• About this task:
Find the string "cursor" in the material. Copy every line that has it.

• Records supplied:
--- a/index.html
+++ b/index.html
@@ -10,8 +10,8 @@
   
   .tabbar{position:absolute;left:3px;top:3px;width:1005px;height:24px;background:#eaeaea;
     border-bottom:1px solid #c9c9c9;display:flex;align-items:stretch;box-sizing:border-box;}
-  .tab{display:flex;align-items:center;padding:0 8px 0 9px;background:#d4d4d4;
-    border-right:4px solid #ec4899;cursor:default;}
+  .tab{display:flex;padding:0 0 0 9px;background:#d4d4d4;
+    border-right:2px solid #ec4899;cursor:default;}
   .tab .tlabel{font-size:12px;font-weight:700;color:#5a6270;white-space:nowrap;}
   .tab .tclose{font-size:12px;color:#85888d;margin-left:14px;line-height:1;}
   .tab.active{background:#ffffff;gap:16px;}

* * *

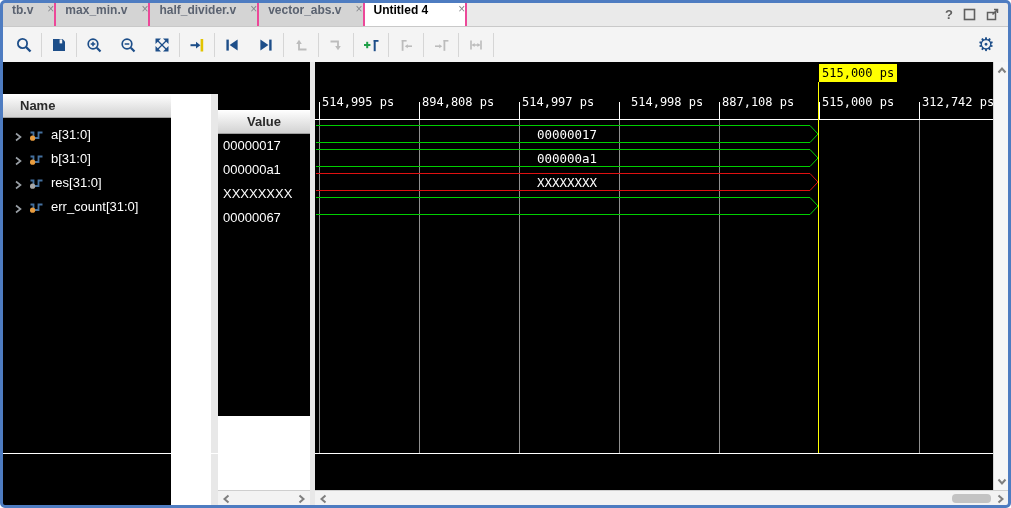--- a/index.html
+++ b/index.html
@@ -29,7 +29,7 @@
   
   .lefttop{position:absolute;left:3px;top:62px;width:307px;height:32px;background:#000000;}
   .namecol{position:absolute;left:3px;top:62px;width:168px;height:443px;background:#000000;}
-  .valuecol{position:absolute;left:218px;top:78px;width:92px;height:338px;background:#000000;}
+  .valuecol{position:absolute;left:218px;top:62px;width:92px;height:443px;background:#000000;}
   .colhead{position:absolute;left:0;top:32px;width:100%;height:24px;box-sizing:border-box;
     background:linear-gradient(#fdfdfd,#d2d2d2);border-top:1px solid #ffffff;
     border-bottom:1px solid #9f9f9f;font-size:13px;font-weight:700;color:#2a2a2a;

• Completed task:
-    border-right:4px solid #ec4899;cursor:default;}
+    border-right:2px solid #ec4899;cursor:default;}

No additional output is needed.